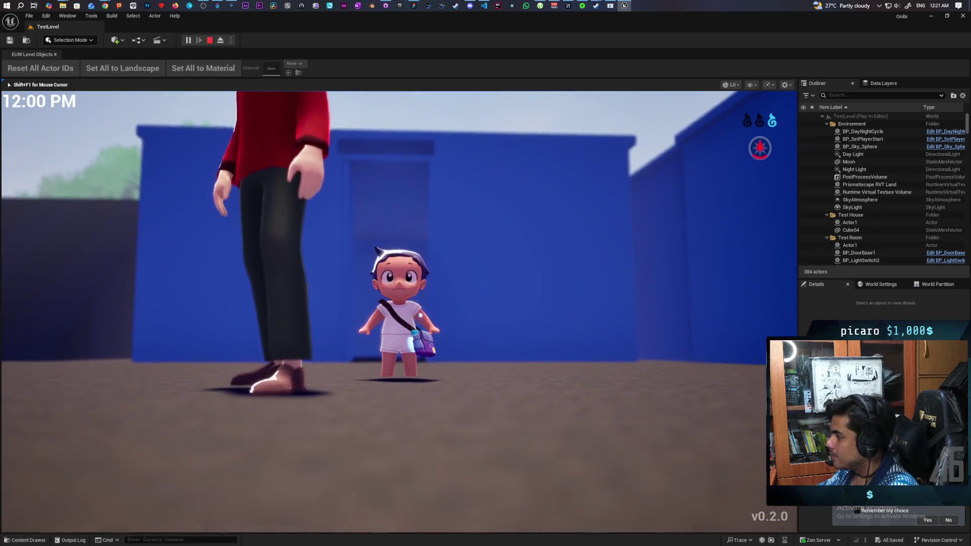
{"action": "key", "text": "d"}
{"action": "key", "text": "w"}
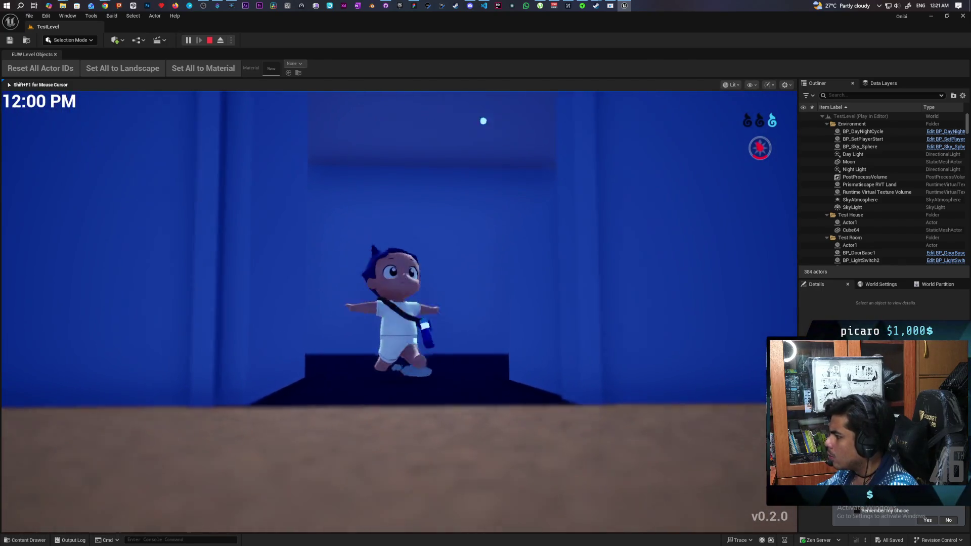
{"action": "key", "text": "s"}
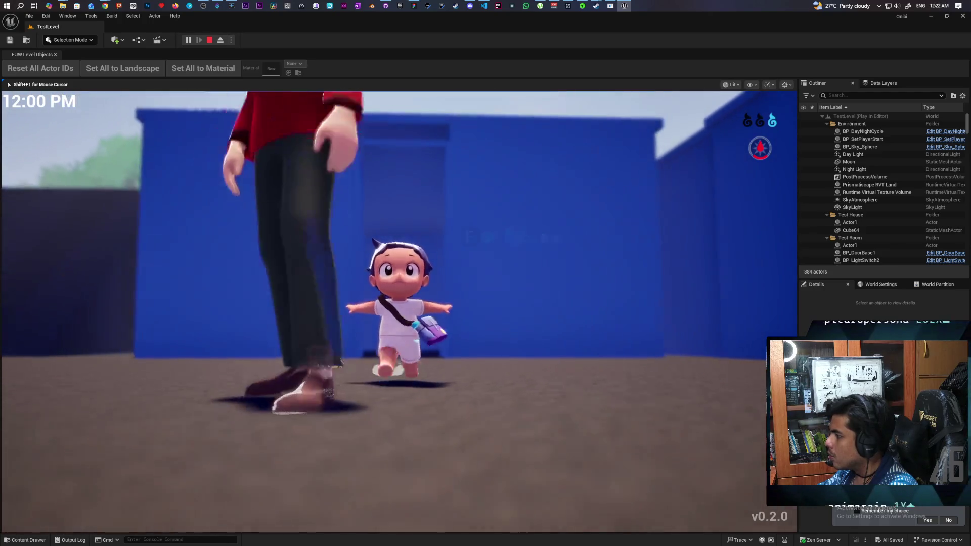
{"action": "key", "text": "a"}
{"action": "key", "text": "w"}
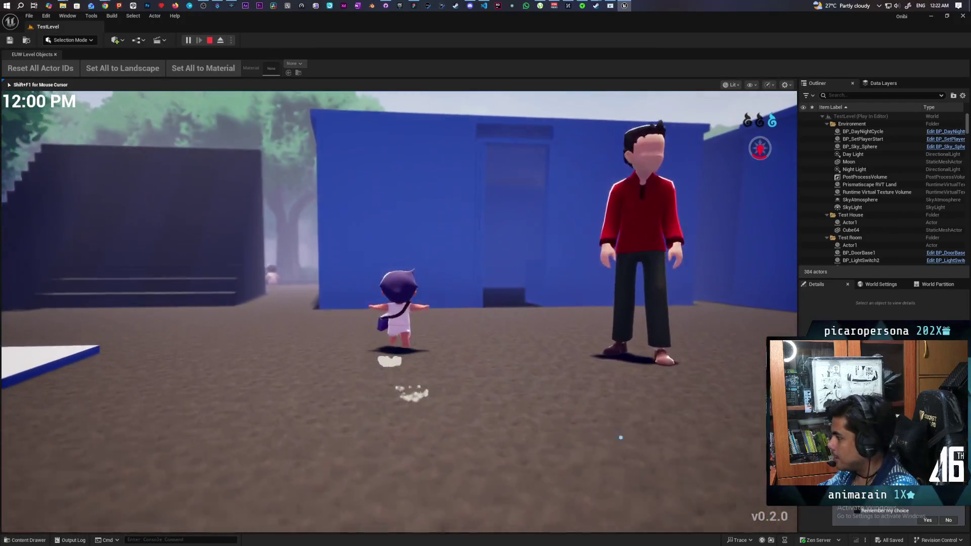
{"action": "key", "text": "s"}
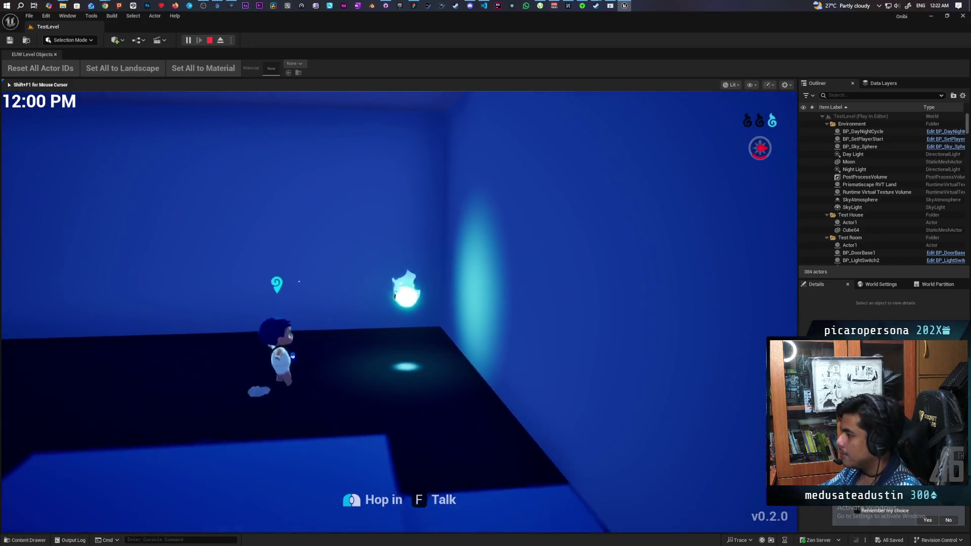
Run the character across the dark blue room and circle the glowing wisp.
{"action": "key", "text": "w"}
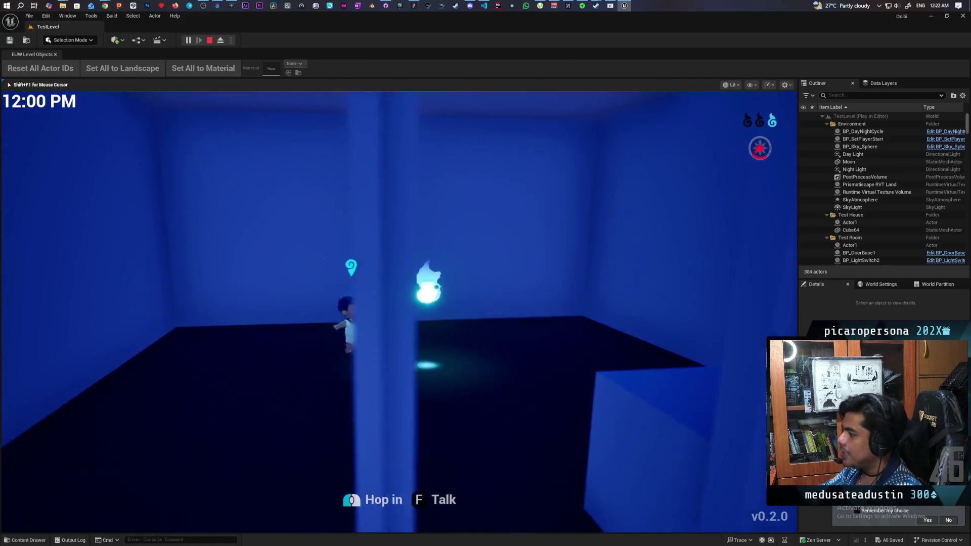
{"action": "key", "text": "w"}
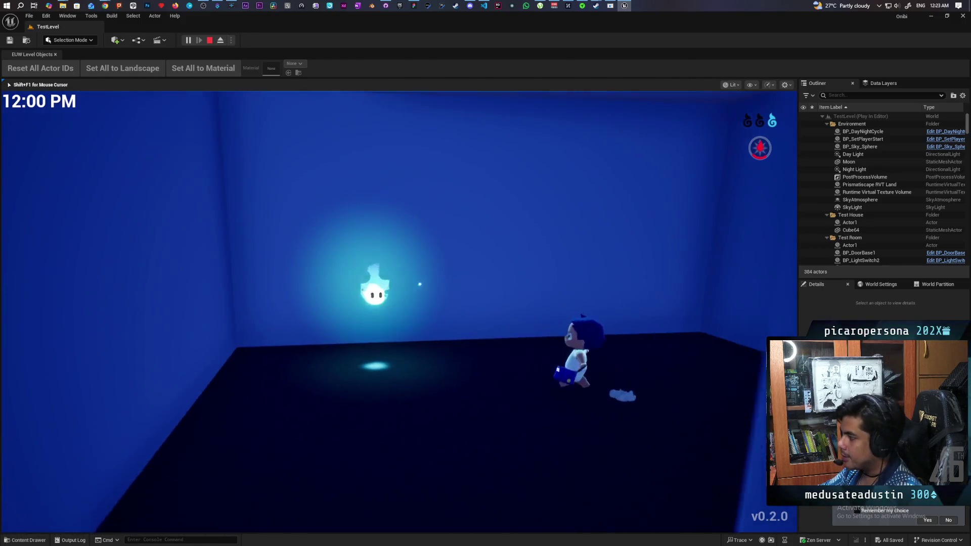
{"action": "key", "text": "w"}
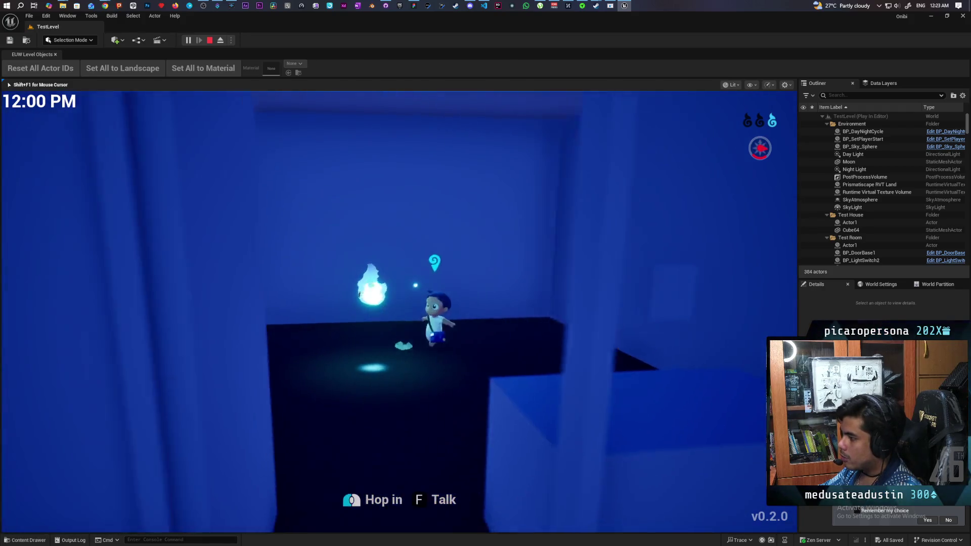
{"action": "key", "text": "w"}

■ ■ ■ ■ ■ ■ ■

◆ **Exercise directions**
Return all the material exactly, pictures excluded.

◆ **Answer to this task**
{"action": "key", "text": "d"}
{"action": "key", "text": "w"}
{"action": "key", "text": "s"}
{"action": "key", "text": "a"}
{"action": "key", "text": "w"}
{"action": "key", "text": "s"}
Run the character across the dark blue room and circle the glowing wisp.
{"action": "key", "text": "w"}
{"action": "key", "text": "w"}
{"action": "key", "text": "w"}
{"action": "key", "text": "w"}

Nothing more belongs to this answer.